South Africa is a key player in attempts to negotiate an end to Zimbabwe's political crisis.
President Thabo Mbeki has been criticised at home and abroad for not putting more pressure on President Robert Mugabe's government to end abuses.
"This week's historic meeting further consolidates a long-standing socio-political and economic relationship between our two countries," South African Intelligence Minister Ronnie Kasrils said at the signing of the agreement in Cape Town on Thursday.
Mr Kasrils apologised to his Zimbabwean counterpart, Didymus Mutasa, for the question.
"We have very strong ties with our neighbour and we are indebted to our neighbour for achieving freedom and liberty," Mr Kasrils said.
Mr Mutasa suggested praying for the journalist.
"Lord forgive him for he does not know what he is saying," Mr Mutasa said.
Numerous activists from the opposition Movement for Democratic Change have said they have been detained and assaulted by Zimbabwe's secret police - the Central Intelligence Organisation.
Thursday's agreement also provides for South Africa pilots and instructors to be trained in Zimbabwe.
Also on Thursday, Zimbabwean and international human rights groups called on the African Union to speak out against human rights abuses in Zimbabwe.
"The silence of African leaders on Zimbabwe represents a failure to honour their commitments to the human rights of ordinary Africans," said a statement from a human rights coalition that includes Amnesty International, Zimbabwe's Centre on Housing Rights and Evictions and Zimbabwe Lawyers or Human Rights.
"Hundreds of thousands of Zimbabweans have seen their homes demolished.
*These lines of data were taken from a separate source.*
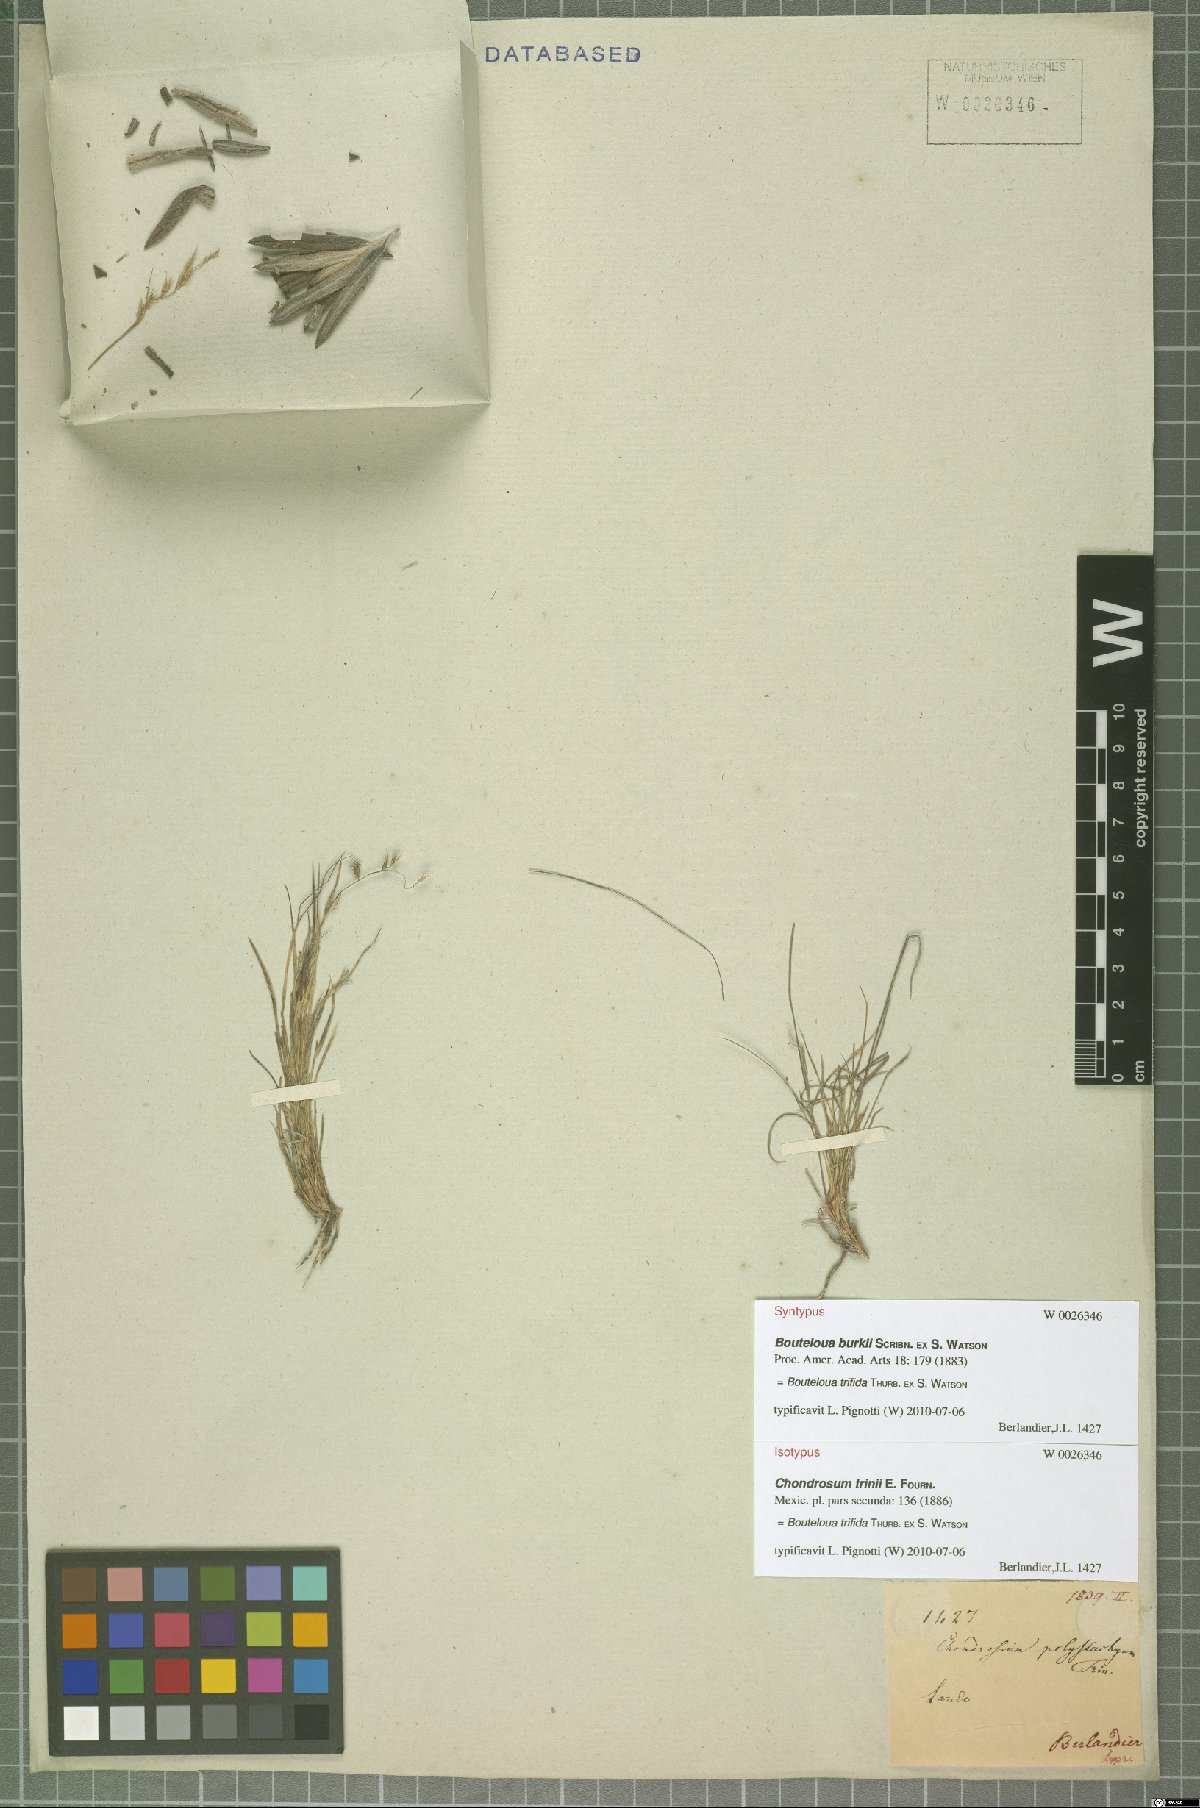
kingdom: Plantae
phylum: Tracheophyta
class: Liliopsida
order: Poales
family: Poaceae
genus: Bouteloua
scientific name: Bouteloua trifida
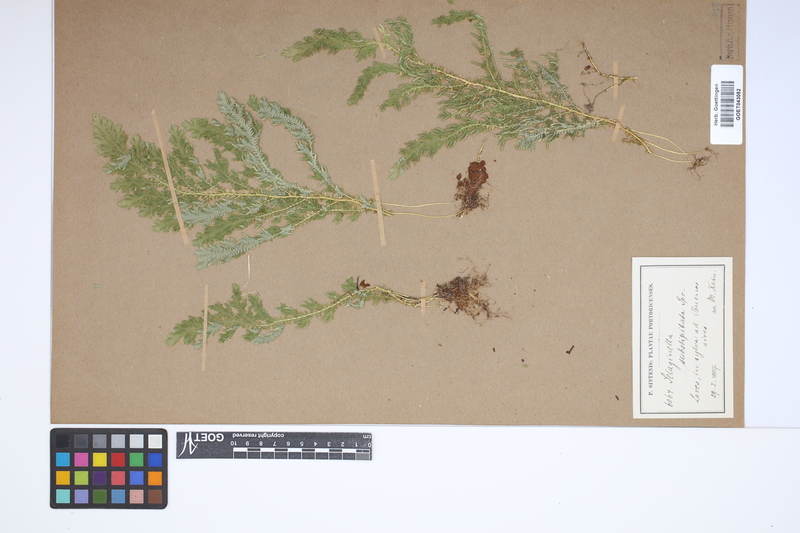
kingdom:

Now desperate, displaced and homeless people are being denied the aid they so badly need - and forced evictions and demolitions continue to take place."
The UN says 700,000 people were affected by a Zimbabwe government clampdown on illegal housing and trading earlier this year.
Published: 2005/11/18 11:19:11 GMT
© BBC MMV
*This is the extent of South Africa's unholy alliance with Robert Mugabe's terror-regime.